By comparing the coefficients of $x^4$ and $x^2$, we have

$\{\begin{array}{ll}p=3& \dots \text{①}\\ 5q-12p=-16& \dots \text{②}\end{array}$

Sub. $\text{①}$ into $\text{②}$, we have

$\begin{array}{rcl}5q-12(3)& =& -16\\ 5q& =& 20\\ q& =& 4\end{array}$

Therefore, the quotient is $3x=4$.

$\begin{array}{rcl}(3x+4)(x^3+5x^2-12x)& =& 0\\ x(3x+4)(x^2+5x-12)& =& 0\end{array}$

$\therefore x=0$ or $x={\displaystyle \frac{-4}{3}}$ or $x^2+5x-12=0$.
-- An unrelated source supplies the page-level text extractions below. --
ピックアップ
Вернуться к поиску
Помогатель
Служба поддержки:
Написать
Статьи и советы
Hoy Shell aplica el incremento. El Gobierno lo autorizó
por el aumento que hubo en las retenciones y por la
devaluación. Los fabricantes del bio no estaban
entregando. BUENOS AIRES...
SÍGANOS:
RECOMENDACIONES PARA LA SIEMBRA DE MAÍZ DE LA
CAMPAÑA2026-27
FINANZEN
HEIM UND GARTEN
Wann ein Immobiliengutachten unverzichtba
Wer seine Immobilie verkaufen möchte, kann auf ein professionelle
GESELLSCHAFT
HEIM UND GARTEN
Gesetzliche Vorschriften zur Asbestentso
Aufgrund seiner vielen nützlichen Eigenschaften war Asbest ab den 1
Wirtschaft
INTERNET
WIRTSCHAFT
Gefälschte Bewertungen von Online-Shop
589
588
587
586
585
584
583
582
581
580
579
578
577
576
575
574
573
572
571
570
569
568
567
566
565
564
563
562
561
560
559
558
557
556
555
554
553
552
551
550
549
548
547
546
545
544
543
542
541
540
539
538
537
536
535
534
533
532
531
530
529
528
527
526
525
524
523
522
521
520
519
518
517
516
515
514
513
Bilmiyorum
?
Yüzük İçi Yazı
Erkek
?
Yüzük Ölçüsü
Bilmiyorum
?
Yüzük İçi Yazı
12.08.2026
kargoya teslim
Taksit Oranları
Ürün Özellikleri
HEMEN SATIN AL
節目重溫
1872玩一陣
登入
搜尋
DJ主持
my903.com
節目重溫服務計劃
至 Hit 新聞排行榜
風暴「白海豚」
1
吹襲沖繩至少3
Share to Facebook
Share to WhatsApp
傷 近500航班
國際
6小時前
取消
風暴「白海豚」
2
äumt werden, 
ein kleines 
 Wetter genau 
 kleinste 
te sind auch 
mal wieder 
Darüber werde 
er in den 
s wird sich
For $x^2+5x-12=0$, we have

$\begin{array}{rcl}x& =& {\displaystyle \frac{-5\pm \sqrt{5^2-4(1)(-12)}}{2(1)}}\\ x& =& {\displaystyle \frac{-5\pm \sqrt{73}}{2}}\text{, which are not rational numbers.}\end{array}$

Note that only $x=0$ and $x={\displaystyle \frac{-4}{3}}$ are rational numbers.

Therefore, the equation $h(x)=0$ has $2$ rational roots.